Yes, Boston’s universities made the city more resilient, as evidenced by its speedy recovery, but it certainly experienced Rust Belt decline. There are actually a lot of parallels between Pittsburgh and Boston: neither experienced debilitating white flight, and their universities help to bouy them, the difference being that Pittsburgh was far more industrial than Boston ever was, and lacked the regional importance to avoid collapse.
If Boston is considered a rust belt city, then so too would New York City. It had virtually nothing but manufacturing and trade jobs until the 40s or 50s.
If Boston is considered a rust belt city, then so too would New York City. It had virtually nothing but manufacturing and trade jobs until the 40s or 50s.
Pittsburgh and Cleveland. The rest still have a lot of work to do.

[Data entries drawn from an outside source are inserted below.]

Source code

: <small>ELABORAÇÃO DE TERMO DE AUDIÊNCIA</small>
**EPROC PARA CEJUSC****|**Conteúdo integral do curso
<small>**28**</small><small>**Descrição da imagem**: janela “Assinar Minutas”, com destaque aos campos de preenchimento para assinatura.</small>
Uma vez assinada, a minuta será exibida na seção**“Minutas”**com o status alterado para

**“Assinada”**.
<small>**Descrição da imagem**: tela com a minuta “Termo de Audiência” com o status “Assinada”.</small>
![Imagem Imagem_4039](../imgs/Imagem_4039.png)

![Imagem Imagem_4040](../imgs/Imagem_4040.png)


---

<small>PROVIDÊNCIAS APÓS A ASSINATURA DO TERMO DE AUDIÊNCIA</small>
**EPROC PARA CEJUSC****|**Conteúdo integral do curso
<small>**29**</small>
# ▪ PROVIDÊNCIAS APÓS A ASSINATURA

IMHO the ranking is something like this:
Pittsburgh
St. Louis
Buffalo
Cleveland
Detroit
Everywhere else
I'm basing this on the number census tracts with middle-class ($50,000+) household income. Pittsburgh far and away wins this - it's the only city with genuinely rich areas within city limits. St. Louis has a large number of individual neighborhoods in the south/west which are middle class. Buffalo has a couple fanning north from Allentown. Cleveland has a few scattered pockets, most of which are on the city's western fringes and not actually urban. Detroit still has virtually none.
The rest of the cities on this list have no gentrification worth speaking of. Okay, Gary has Miller Beach, but it's basically a suburban neighborhood totally cut off from the rest of the city.
Pittsburgh
St. Louis
Buffalo
Cleveland
Detroit
Everywhere else
I'm basing this on the number census tracts with middle-class ($50,000+) household income. Pittsburgh far and away wins this - it's the only city with genuinely rich areas within city limits. St. Louis has a large number of individual neighborhoods in the south/west which are middle class. Buffalo has a couple fanning north from Allentown. Cleveland has a few scattered pockets, most of which are on the city's western fringesand not actually urban. Detroit still has virtually none.
The rest of the cities on this list have no gentrification worth speaking of. Okay, Gary has Miller Beach, but it's basically a suburban neighborhood totally cut off from the rest of the city.
There isn't any part of the City of Cleveland proper that isn't urban.
Yes, there are some large lots and small mansion-like homes in the Edgewater neighborhood, but these are not rural estates (e.g., Hunting Valley), and a few blocks away are definitely urban areas with good mass transit, such as Detroit Ave.
City-data says that the population density of the Edgewater neighborhood, with some significant multi-story apartment/condo complexes is over 18,000/square mile!!!
Lowering Cleveland's population density are significant cultural/park/medical acreage (certainly very urban in an excellent way) in the Greater University Circle area and hollowed out neighborhoods that haven't experienced gentrification or more significant economic recovery.
Cleveland's population density still is over 5,100/square mile. Some suburbs (e.g., Mentor, OH) are considered urban, despite population densities of less than 2,000/square mile (massive commercial/industrial acreage and some significant natural areas). Even the Kamm's Corner neighborhood of Cleveland has a population density of over 5,000, and it may be considered the most "suburban" of neighborhoods in Cleveland proper.
Admittedly, some Cleveland suburbs, such as Lakewood or Cleveland Hts., have greater population densities than Cleveland proper, often due to significant multi-story (high-rise in Lakewood's Gold Coast) apartment/condo districts.